Theresa: How do you think Dalhousie today, in terms of its connections and links with Mi’kmaq and African Nova Scotian communities, differs from what you saw when you were each a student here? And where would you like to see it be in five or ten years?
Jalana: I definitely appreciate all of the work that’s happened before me around programs like TYP and IB&M initiative—programs that have changed my life, and the lives of many people around me. For me, a lot of my engagement as a Dalhousie law student, my engagement of the African Nova Scotian community was bred out of student activity and student planning, student activism, and we also see that within staff and faculty as well. So I hope that students, staff and faculty are supported by administration, by university leadership, to actually do that engagement so it doesn’t happen from the side of our desks. I would hope that in five to 10 years it becomes part of the university culture to support students, staff and faculty to engage with the African Nova Scotian community.
There’s a T-Shirt that [African Nova Scotian soul singer] Cyndi Cain created that says, “We Been Here.” And it’s a very simple concept but I think because a lot of people didn’t know our history. We’re finally starting to kind of share our story and share it with each other. And, because of that, we’re starting to see our rightful place. There’s no reason why I shouldn’t be able to find an African Nova Scotian family doctor if I want to, or an African Nova Scotian therapist or physiotherapist if I want to. And so as much as we’ve seen growth in African Nova Scotian graduates, faculty and staff, administrators, people in positions of leadership, I think we could definitely improve. I’d like to see folks entering the university and staying within the university and growing professionally within the university, so that folks like my parents and others can seek services from members of their community who understand them and understand their experiences as well.
Catherine: When I was in university, there was maybe a handful of Mi’kmaw or Indigenous students at Dalhousie University in 1976. We had no faculty, professors, staff.

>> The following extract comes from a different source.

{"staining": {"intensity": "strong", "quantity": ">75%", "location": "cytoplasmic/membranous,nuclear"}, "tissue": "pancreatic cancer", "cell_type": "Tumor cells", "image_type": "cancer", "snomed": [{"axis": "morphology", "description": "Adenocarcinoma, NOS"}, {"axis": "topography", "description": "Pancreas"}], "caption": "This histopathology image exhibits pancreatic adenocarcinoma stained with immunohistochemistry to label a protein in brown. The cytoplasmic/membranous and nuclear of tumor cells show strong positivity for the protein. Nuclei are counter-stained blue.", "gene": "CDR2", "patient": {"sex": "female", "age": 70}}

Through the many jobs I’ve had at Dalhousie, I’ve seen it change, and I’ve seen more students come. But I’ve seen a lot of people come and leave, too. We come with a lot of pain when we come to this university and the experience here can trigger a lot of bad things—things not just our own, but through generations. Five hundred years of resistance and imposing a different value system on us—there is so much we have to undo or deconstruct and take a different approach, and that’s going to be huge change.
Ultimately, you have to see yourself here. You have to feel that you’re as important and that you are not less than everyone else. I’d hope that we find a way to be partners and build relationships so that Dalhousie University in five or 10 years has become not just part of the solution but has provided the knowledge that this university has, this incredible knowledge, to help us in what we need as Mi’kmaq communities. It’s time to walk with us beside us and let go of some of the things that have prevented us from feeling like equal people, equal human beings.